January 11th, 2022

Simple rules to avoid some range for loop pitfalls

Go “range” statement memory efficiency and its implications.

Memory efficiency is something worth aiming for. In the “pay what you use era” it can be a critical factor in the bill.

With that in mind, the engineers behind Go’s development designed a simple, yet efficient, way to iterate over arrays, slices, maps, strings and channels. Each data structure has its own implementation and the iteration over its values is slightly different.

But how this relates with memory efficiency?

Well, think about it, where these values that you are accessing are being stored?

Dissecting range for loop

Range Dissect

The range for loop iterates over the underlying data structure mutating the values of the iteration variables. This means that all the loop iterations values share the same memory location and this behavior, although being a good and efficient design, can end up causing misuse.

//main.go
package main

import "fmt"

func main() {
  for index, value := range []int{10, 20, 30} {
    fmt.Printf("address: %x | index: %v\n", &index, index)
    fmt.Printf("address: %x | value: %v\n", &value, value)
  }
}

// Output:
// address: c000018030 | index: 0
// address: c000018038 | value: 10
// address: c000018030 | index: 1
// address: c000018038 | value: 20
// address: c000018030 | index: 2
// address: c000018038 | value: 30

In a simple loop, where your process is contained inside the loop scope, this implementation detail is not relevant. When you need this values outside the loop scope is where the knowledge of these implementation details are valuable.

Range and closures

Closures are a way of injecting state into a function. This is achieved by sharing the outer scope variable reference with the inner function scope (you can read more about them here).
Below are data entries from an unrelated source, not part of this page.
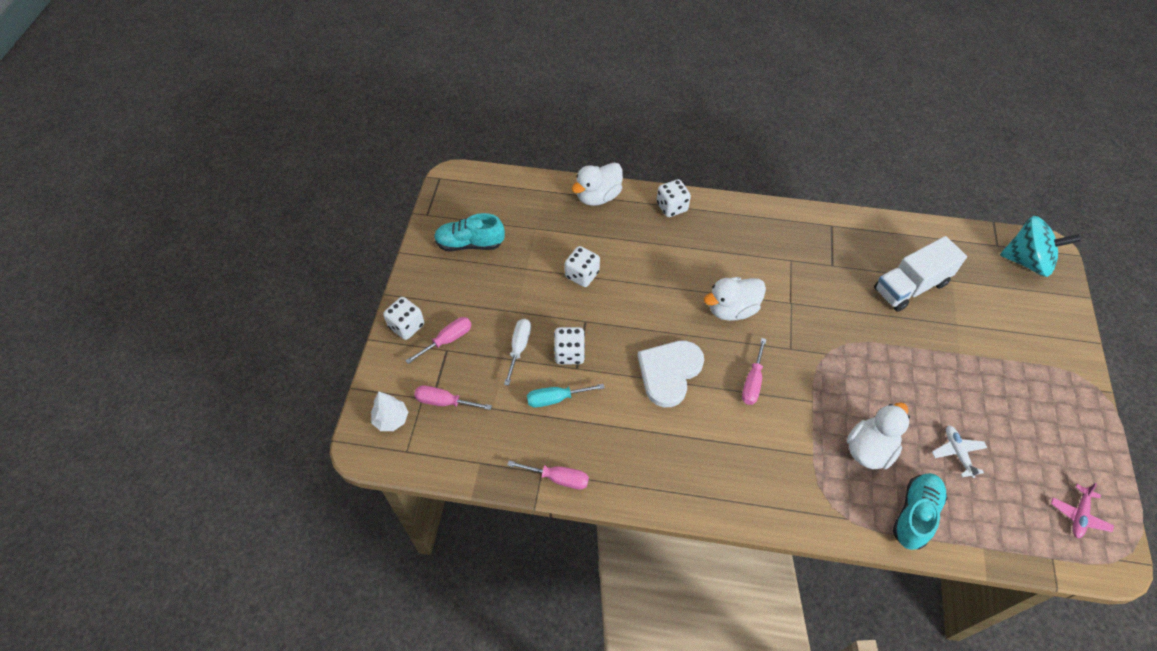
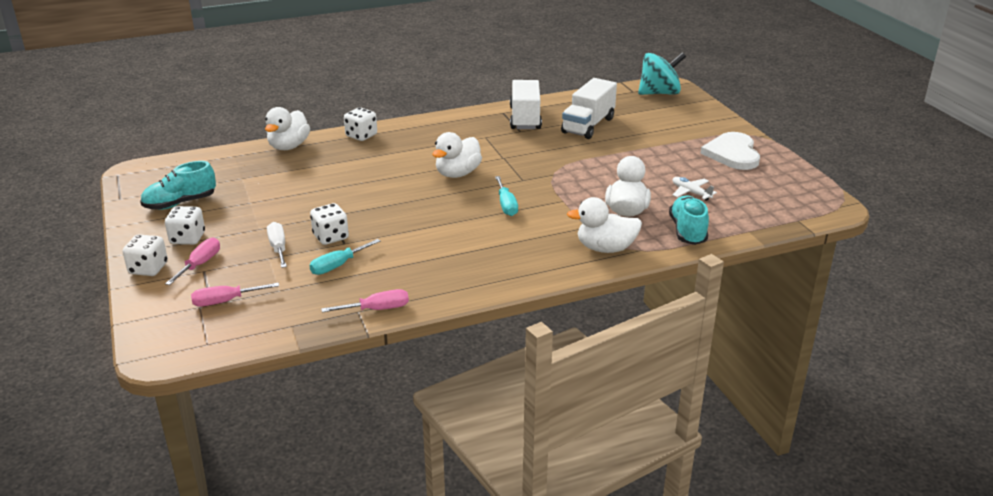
camera: 30 degrees left, 25 degrees down
(391, 419) = (175, 329): white tree -> none
(582, 275) = (307, 191): white dice -> white dice (187, 238)
(669, 372) = (431, 221): white heart -> white heart (732, 153)
(752, 382) = (506, 205): pink screwdriver -> turquoise screwdriver
(813, 498) = (605, 248): none -> white duck
(849, 245) = (525, 118): none -> white truck
(1079, 515) = (796, 195): pink plane -> none

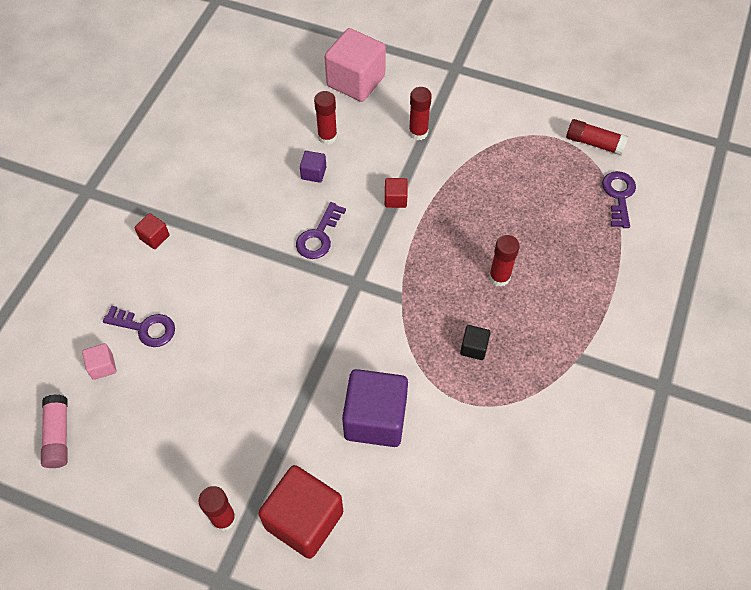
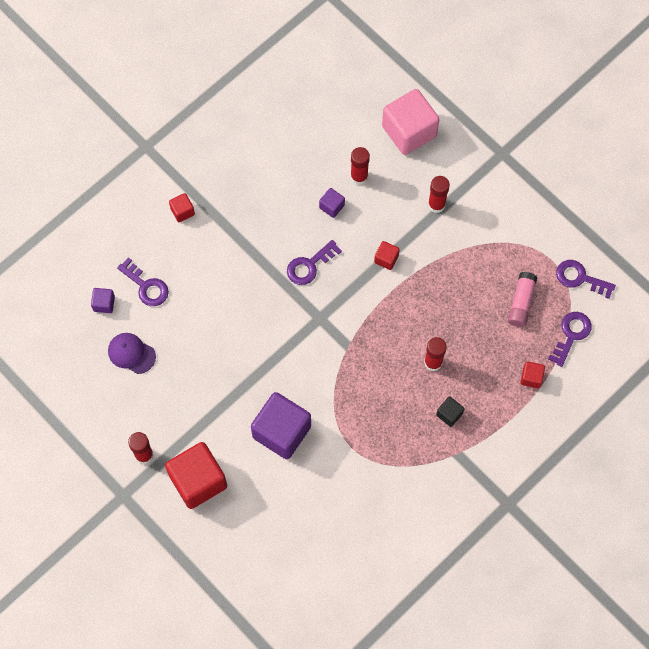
camera: 25 degrees right, 10 degrees up
(58, 435) = (54, 343): pink glue stick -> pink glue stick (521, 302)
(102, 366) = (104, 304): pink cube -> purple cube
(158, 407) = (131, 353): none -> purple cap
(474, 348) = (382, 410): black cube -> black cube (449, 414)
(594, 143) = (580, 278): red glue stick -> purple key
(606, 250) = (531, 377): none -> red cube

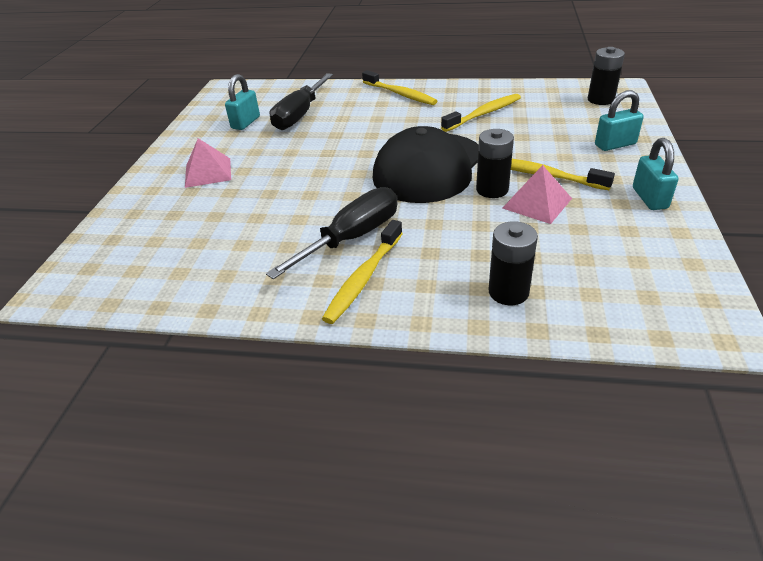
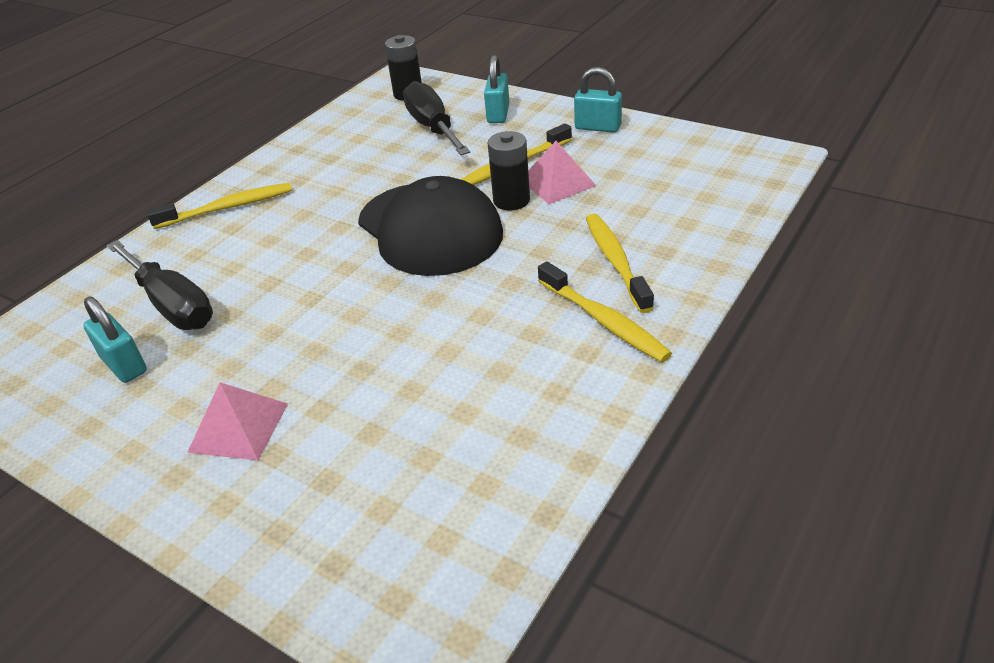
camera: 65 degrees left, 0 degrees up
(352, 238) = (524, 314): black screwdriver -> black screwdriver (433, 127)
(483, 114) = (354, 164): yellow toothbrush -> yellow toothbrush (616, 261)
(508, 292) = (681, 236): black battery -> none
Applying to our range for loops case, the memory location of the variables inside the function scope are actually the same used by the loop to iterate over the values. If the function is not executed inside the same iteration it is defined, by the time it executes the value of the variables it received through closure will not be the same as when it was defined.

//main.go
package main

import "fmt"

func main() {
  var functions []func()
  for index, value := range []int{10, 20, 30} {
    functions = append(functions, func(){ fmt.Printf("index: %v, value: %v\n", index, value) })
  }

  for _, f := range functions {
    f()
  }
}

// Output:
// index: 2, value: 30
// index: 2, value: 30
// index: 2, value: 30

Maybe you expected the output to be the correct sequence through indexes 0 to 2, but remember closure is passing values through reference. When the functions are executed the iterations is complete, but since the range variables where referenced by the functions they are still available and have the last iteration value on them, and this is why all of them had the same values in the end. The code above works the same as the following, which uses pointers to pass the reference to the inner function.

//main.go
package main

import "fmt"

func main() {
  var functions []func()
  for index, value := range []int{10, 20, 30} {
    f := func(index, value *int) func() {
      return func () {
        fmt.Printf("index: %v, value: %v\n", *index, *value) 
      }
    }
    functions = append(functions, f(&index, &value))
  }

  for _, f := range functions {
    f()
  }
}

// Output:
// index: 2, value: 30
// index: 2, value: 30
// index: 2, value: 30

The same behavior can happen when the variables are passed by reference to a go routine started inside the loop (for example, in a fanout pattern), since they will probably outlive the loop iteration scope, and have access to the variables after the iteration is done.

If you want to have access to each iteration value inside a scope that outlives the loop, there are two simple techniques you can use: declare a new variable inside the loop (forcing it to use a different memory location to each iteration) or, even simpler, pass the arguments by value.

//main.go
package main

import (
  "fmt"
  "sync"
)

func main() {
  var functions []func()
  for index, value := range []int{10, 20, 30} {
    // Declaring new variables to receive the index and value.
    i, v := index, value
    functions = append(functions, func(){ fmt.Printf("index: %v, value: %v\n", i, v) })
  }

  for _, f := range functions {
    f()
  }

  fmt.Println()

  var wg sync.WaitGroup
  for index, value := range []int{10, 20, 30} {
    wg.Add(1) 
    // Receiving the arguments by value.
    go func(i, v int) {
      defer wg.Done()
      fmt.Printf("routine: index: %v, value: %v\n", i, v) 
    }(index, value)
  }

  wg.Wait()
}

// Output:
// index: 0, value: 10
// index: 1, value: 20
// index: 2, value: 30
// 
// routine: index: 2, value: 30 |
// routine: index: 1, value: 20 |- These can be shuffled
// routine: index: 0, value: 10 |  since they are concurrent.

These pitfalls are usually amplified when concurrent processes are being developed, since they are harder to track. They are not exclusive of closures and need to be observed every time you pass things by reference in a range for loop.

I face this kind of language details as tool knowledge and as “code artisans” we should know well our tools and techniques. Every engineering decision comes with its price and Go has its share of opinionated decisions, make sure you know their implications when you use it.

By understanding the details behind the language tools we can make good decisions and avoid misusing them.